* _Task statement_:
Although the data below holds other lines too, output only those from the line with "Issue launching GUI, due: Apr 16 -> Apr 17" up to and including the line with "Front: JavaScriptのテスト環境の整備, start: Sep", exactly as they appear.

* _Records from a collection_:
---*---

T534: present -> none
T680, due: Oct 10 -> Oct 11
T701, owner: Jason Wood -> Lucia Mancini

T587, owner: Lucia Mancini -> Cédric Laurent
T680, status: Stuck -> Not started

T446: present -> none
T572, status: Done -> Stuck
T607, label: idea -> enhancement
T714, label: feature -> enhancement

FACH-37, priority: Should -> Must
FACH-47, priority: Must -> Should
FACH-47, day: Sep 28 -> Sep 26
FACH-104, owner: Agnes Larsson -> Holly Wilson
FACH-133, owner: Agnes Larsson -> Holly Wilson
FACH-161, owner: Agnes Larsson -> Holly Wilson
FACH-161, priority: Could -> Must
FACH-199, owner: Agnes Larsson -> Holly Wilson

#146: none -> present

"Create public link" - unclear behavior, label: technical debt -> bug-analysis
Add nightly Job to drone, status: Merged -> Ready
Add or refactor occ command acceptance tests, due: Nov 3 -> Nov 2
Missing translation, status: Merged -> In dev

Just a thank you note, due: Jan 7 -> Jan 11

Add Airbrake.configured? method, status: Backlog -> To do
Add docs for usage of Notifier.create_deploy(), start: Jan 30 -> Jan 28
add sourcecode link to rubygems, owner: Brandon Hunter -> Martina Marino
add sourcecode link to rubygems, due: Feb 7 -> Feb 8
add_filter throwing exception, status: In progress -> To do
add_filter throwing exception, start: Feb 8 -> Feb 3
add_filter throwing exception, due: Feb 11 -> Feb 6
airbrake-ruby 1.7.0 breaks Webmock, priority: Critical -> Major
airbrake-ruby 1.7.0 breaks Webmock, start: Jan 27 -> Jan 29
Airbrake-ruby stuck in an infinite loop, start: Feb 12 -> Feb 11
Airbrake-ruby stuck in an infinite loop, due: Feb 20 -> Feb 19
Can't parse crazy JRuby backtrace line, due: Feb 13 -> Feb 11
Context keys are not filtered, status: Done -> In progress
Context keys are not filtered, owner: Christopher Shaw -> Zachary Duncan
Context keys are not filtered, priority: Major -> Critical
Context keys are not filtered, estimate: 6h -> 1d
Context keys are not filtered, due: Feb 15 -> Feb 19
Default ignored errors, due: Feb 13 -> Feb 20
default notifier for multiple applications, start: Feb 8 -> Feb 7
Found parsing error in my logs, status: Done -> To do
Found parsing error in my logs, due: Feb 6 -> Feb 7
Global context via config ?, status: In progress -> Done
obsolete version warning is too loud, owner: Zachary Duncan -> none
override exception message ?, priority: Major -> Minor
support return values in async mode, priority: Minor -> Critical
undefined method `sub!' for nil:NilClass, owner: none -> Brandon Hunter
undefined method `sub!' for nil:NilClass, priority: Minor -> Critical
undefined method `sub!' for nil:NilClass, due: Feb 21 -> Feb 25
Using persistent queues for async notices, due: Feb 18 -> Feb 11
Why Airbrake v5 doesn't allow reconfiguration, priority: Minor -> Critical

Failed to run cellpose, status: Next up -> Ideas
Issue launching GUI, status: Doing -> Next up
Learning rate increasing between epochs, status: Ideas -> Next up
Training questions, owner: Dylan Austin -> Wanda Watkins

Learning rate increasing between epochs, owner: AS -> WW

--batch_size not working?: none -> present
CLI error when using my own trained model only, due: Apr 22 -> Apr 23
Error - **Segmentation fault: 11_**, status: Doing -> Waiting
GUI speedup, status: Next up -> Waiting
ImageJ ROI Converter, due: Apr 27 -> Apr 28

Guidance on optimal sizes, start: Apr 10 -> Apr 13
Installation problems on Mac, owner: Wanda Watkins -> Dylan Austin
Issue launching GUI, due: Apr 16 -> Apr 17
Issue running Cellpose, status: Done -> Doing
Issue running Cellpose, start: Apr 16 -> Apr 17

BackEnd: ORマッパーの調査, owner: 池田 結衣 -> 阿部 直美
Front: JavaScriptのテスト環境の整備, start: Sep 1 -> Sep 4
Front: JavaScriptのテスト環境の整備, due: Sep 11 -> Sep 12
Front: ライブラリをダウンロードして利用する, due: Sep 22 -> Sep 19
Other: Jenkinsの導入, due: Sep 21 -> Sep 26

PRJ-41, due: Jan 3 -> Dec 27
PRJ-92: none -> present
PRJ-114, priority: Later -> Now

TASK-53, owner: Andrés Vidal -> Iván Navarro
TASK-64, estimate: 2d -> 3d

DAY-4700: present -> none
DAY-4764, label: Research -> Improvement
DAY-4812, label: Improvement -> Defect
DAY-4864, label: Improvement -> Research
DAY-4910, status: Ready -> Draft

---*---

* _Solved problem_:
Issue launching GUI, due: Apr 16 -> Apr 17
Issue running Cellpose, status: Done -> Doing
Issue running Cellpose, start: Apr 16 -> Apr 17

BackEnd: ORマッパーの調査, owner: 池田 結衣 -> 阿部 直美
Front: JavaScriptのテスト環境の整備, start: Sep 1 -> Sep 4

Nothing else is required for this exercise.